[Dataset entries]
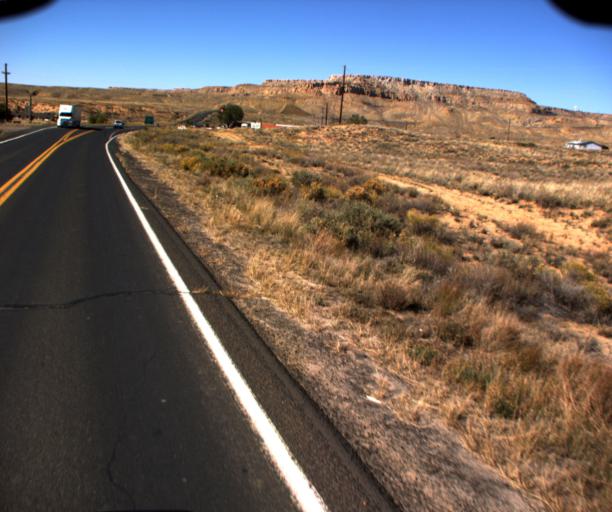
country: US
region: Arizona
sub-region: Navajo County
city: First Mesa
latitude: 35.7931
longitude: -110.5028
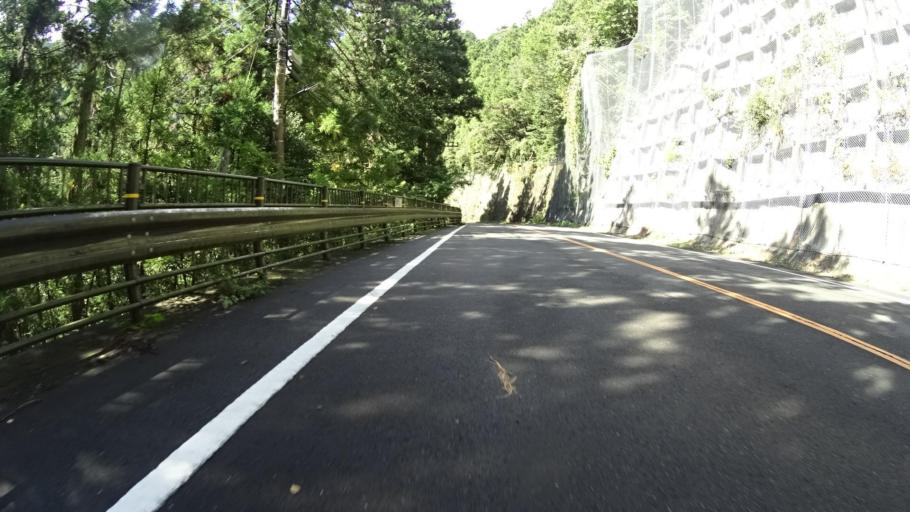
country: JP
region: Yamanashi
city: Uenohara
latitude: 35.7394
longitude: 139.0880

_Short exercise_
Repeat every line of the records word for word, leaving out the pictures.

_Task answer_
country: US
region: Arizona
sub-region: Navajo County
city: First Mesa
latitude: 35.7931
longitude: -110.5028
country: JP
region: Yamanashi
city: Uenohara
latitude: 35.7394
longitude: 139.0880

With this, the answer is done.